Closed ryancrawcour closed 3 years ago
Config -
batch.size Batch size between 1 (dedicated PutItemRequest for each record) and 25 (which is the maximum number of items in a BatchWriteItemRequest)
Type: int Default: 1 Importance: high
The batch size is defined using the property connect.cosmosdb..task.batch.size and it is used to set the MaxItemCount in the Change Feed options. changeFeedOptions.setMaxItemCount(setting.batchSize).
must ensure reading from cosmos db in a batch, and writing to kafka, in a batch, is supported in new Java code.
related #148 and #8
Officially by using KafkaProducer and producerRecord you can't do that, but you can do this by configuring some properties in ProducerConfig
batch.size - from document producer batch up the records into requests that are sending to same partition and send them at once
The producer will attempt to batch records together into fewer requests whenever multiple records are being sent to the same partition. This helps performance on both the client and the server. This configuration controls the default batch size in bytes. No attempt will be made to batch records larger than this size.

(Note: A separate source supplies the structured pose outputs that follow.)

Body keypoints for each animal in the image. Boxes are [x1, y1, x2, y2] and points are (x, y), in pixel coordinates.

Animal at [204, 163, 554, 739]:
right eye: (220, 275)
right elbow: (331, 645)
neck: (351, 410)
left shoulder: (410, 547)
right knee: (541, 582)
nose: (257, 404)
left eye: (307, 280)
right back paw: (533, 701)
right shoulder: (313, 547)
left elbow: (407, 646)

some more information on producer client and batching - https://aiokafka.readthedocs.io/en/stable/producer.html
does Cosmos DB support receiving a batch of items from the ChangeFeed at once? as Marcel says above there is MaxItemCount that can be used, but is that buffering internally, or setting how many items to return from the ChangeFeed for each poll interval?

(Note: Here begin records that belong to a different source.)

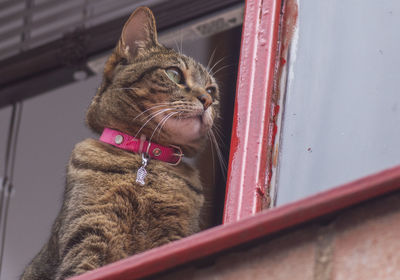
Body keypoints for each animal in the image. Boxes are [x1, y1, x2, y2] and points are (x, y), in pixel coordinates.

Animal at [21, 6, 219, 280]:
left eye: (212, 91)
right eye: (174, 74)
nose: (206, 100)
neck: (146, 156)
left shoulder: (175, 236)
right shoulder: (89, 230)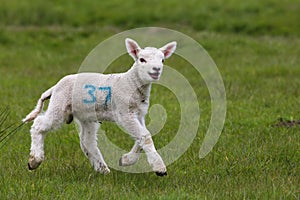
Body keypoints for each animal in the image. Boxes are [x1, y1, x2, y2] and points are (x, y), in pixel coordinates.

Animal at [24, 38, 178, 176]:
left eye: (163, 60)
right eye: (142, 59)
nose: (156, 70)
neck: (131, 82)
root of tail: (55, 87)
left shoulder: (139, 114)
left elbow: (142, 136)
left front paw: (126, 160)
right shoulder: (124, 113)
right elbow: (145, 136)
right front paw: (160, 168)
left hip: (86, 116)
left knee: (87, 141)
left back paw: (103, 169)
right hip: (59, 105)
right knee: (39, 125)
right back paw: (34, 160)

if we do batching of Cosmos DB messages, what do we do with the checkpoint and watermarks? eg. Cosmos could send us 5 messages, but we're configured to only write 10 in a batch. is there any advantage in doing this?

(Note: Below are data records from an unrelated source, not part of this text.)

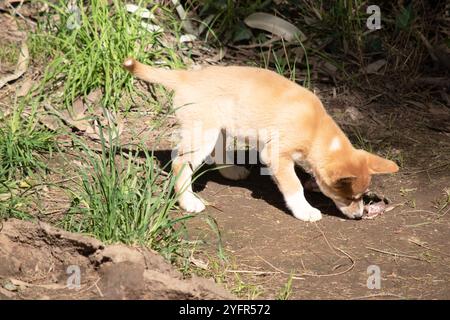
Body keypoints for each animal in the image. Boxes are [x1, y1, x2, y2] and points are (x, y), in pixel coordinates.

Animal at [122, 58, 398, 221]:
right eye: (350, 198)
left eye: (362, 197)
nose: (360, 215)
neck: (315, 129)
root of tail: (187, 76)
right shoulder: (276, 156)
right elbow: (294, 187)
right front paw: (305, 210)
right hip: (204, 133)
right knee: (181, 163)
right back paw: (189, 202)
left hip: (219, 129)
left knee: (217, 153)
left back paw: (232, 171)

the disadvantage is that if the connector fails on receiving the 6th message, before it has flushed anything to kafka, we will lose the currently buffered 5 messages and cosmos db will think it has already given them to the connector, so won't give them again.
for this first pass we will park batch support and come back to it later.
When reading from Cosmos DB and writing to Kafka batching should be the default behaviour Batch size should be defaulted to a chosen value, but be configurable by user.